_DIRECTIVE A:_ In the post about READ-LINE and string types, which element type did the writer use?
_DIRECTIVE B:_ Pick up the post about READ-LINE and string types from its last sentence and write the next few sentences.

Thanks for the explanation. I don't really see the logic behind this,
though: READ-LINE reads from a stream, that has a certain element
type. I can't see why it wouldn't return an array with this precise
element type -- SIMPLE-BASE-ARRAY in this case (since I used BASE-CHAR
as the element type.)

However, your solution doesn't really solve my problem. My goal was to
optimize reading from files. Profiling shows that most of the time is
being spent in two functions, and these mostly process strings. From
what I understand, sticking to SIMPLE-BASE-STRING instead of the more
complex types would improve things under SBCL, and notes from the
compiler seem to confirm that:

   unable to
     optimize
   due to type uncertainty:
     The first argument is a STRING, not a SIMPLE-BASE-STRING.

If I have to write my own read-line, I will consider all this a failure...

_RECORDS SHOWN:_

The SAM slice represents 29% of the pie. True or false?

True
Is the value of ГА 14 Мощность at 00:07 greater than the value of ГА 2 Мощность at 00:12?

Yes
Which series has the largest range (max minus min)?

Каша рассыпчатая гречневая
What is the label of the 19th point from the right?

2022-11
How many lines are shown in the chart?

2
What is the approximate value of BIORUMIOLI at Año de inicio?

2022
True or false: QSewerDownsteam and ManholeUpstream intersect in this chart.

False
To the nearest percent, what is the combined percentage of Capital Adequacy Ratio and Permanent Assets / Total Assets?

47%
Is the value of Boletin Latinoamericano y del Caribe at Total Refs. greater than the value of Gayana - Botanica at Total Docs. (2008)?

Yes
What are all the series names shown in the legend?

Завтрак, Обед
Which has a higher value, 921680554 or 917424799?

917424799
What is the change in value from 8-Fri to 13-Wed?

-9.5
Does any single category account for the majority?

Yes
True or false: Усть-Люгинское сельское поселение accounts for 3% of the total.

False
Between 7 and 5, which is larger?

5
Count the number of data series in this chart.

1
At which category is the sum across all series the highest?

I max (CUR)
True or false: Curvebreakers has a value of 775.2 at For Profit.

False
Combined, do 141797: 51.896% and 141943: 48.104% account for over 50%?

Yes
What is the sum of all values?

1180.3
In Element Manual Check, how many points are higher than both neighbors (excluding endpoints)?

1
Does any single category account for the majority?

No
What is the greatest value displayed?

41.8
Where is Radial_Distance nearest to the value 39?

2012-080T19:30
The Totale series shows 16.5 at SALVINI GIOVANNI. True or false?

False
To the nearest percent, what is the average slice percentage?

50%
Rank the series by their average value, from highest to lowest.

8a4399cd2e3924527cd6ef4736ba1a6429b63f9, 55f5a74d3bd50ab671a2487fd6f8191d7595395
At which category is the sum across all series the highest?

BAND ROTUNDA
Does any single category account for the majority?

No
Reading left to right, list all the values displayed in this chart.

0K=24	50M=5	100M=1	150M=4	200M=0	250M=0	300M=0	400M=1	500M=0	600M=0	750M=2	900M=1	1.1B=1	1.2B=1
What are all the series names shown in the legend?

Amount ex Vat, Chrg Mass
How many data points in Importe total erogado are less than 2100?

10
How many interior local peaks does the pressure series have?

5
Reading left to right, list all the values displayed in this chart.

_OUTPUT A:_ BASE-CHAR

_OUTPUT B:_
--J.

From: Christophe Rhodes
Subject: Re: getting a simple-base-string from read-line
Date: Wed, 14 Dec 2005 14:22:05 +0000
Message-ID: <sq8xunbvxu.fsf@cam.ac.uk>

Jan Rychter <···@rychter.com> writes:

> Thanks for the explanation. I don't really see the logic behind this,
> though: READ-LINE reads from a stream, that has a certain element
> type. I can't see why it wouldn't return an array with this precise
> element type -- SIMPLE-BASE-ARRAY in this case (since I used BASE-CHAR
> as the element type.)

Well, one thing is that the implementation is permitted to upgrade
stream element types much as it is permitted to upgrade array element
types: and indeed if you ask sbcl for the stream-element-type of your
stream, it will tell you CHARACTER, not BASE-CHAR.  It's possible that
there's a lost opportunity for higher performance here, but it might
be a little tricky to get that right.  Ask on sbcl-devel if it turns
out that this is what you actually need...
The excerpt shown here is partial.